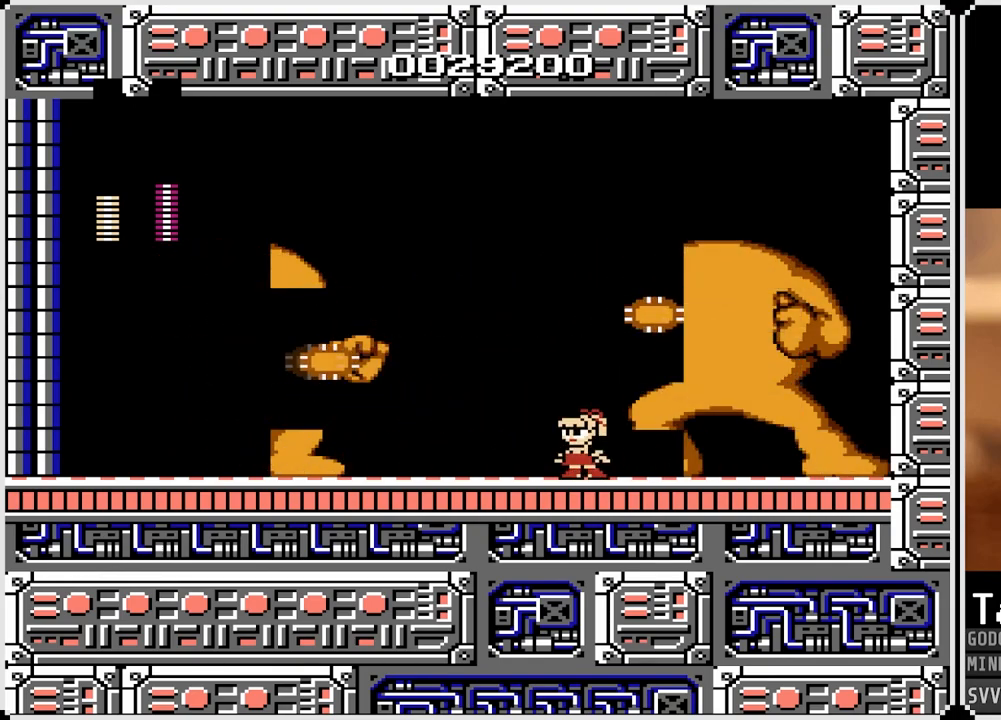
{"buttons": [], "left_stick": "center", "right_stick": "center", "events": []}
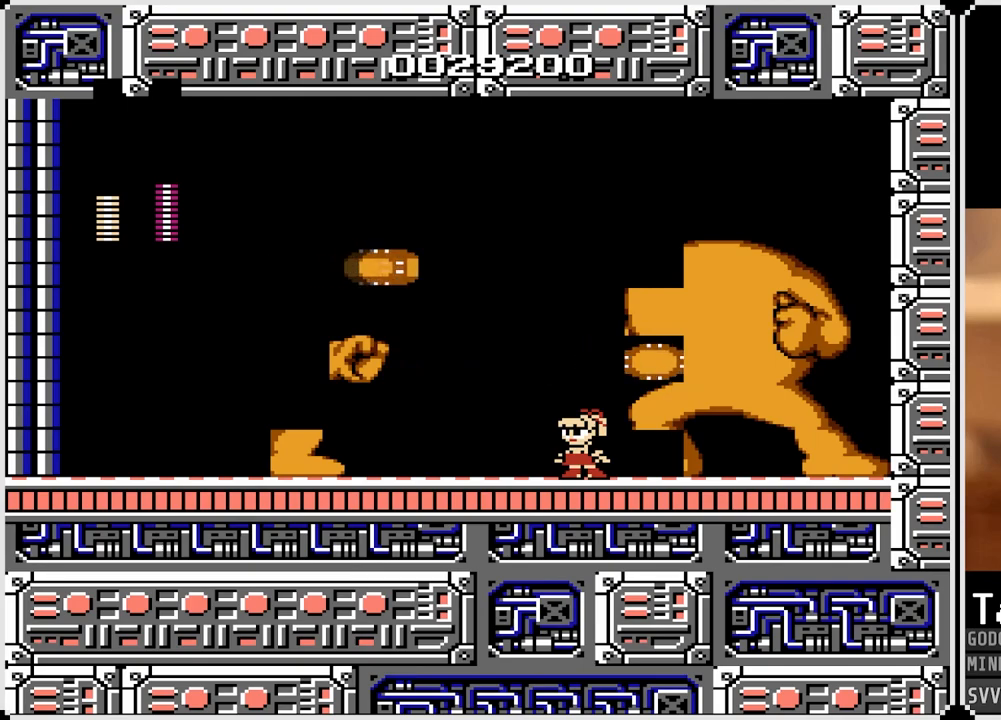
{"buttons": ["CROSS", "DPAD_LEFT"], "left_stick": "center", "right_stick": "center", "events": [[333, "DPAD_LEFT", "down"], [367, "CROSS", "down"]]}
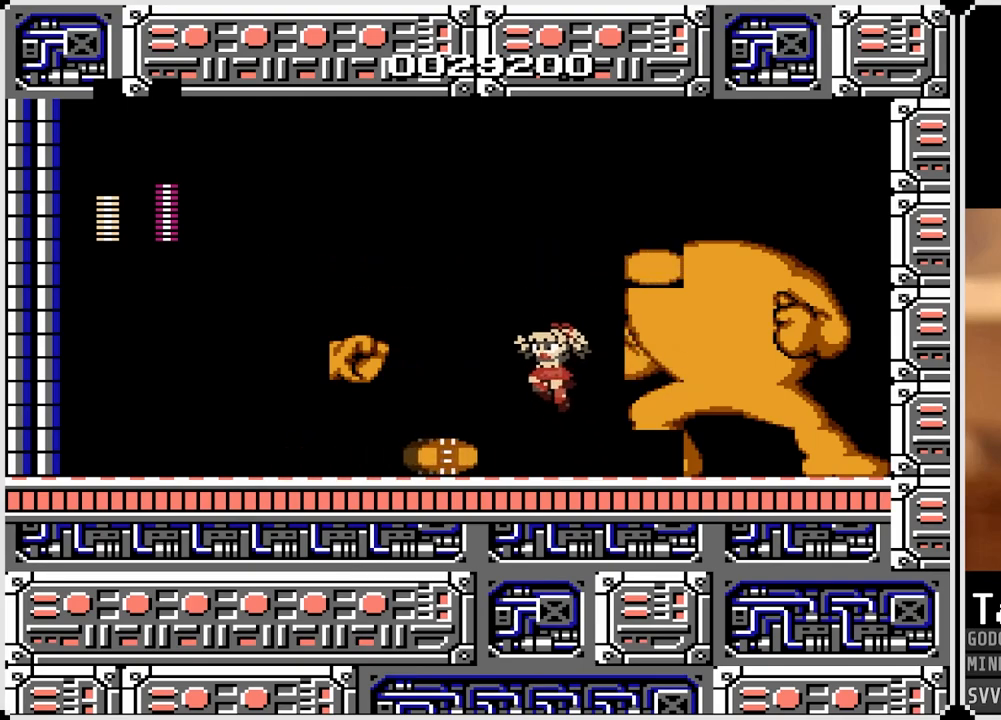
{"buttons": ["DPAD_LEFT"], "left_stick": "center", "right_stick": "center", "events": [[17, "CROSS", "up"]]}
####
What is needed here is an exact transcript of the data above, pictures excluded.

{"buttons": [], "left_stick": "center", "right_stick": "center", "events": []}
{"buttons": ["CROSS", "DPAD_LEFT"], "left_stick": "center", "right_stick": "center", "events": [[333, "DPAD_LEFT", "down"], [367, "CROSS", "down"]]}
{"buttons": ["DPAD_LEFT"], "left_stick": "center", "right_stick": "center", "events": [[17, "CROSS", "up"]]}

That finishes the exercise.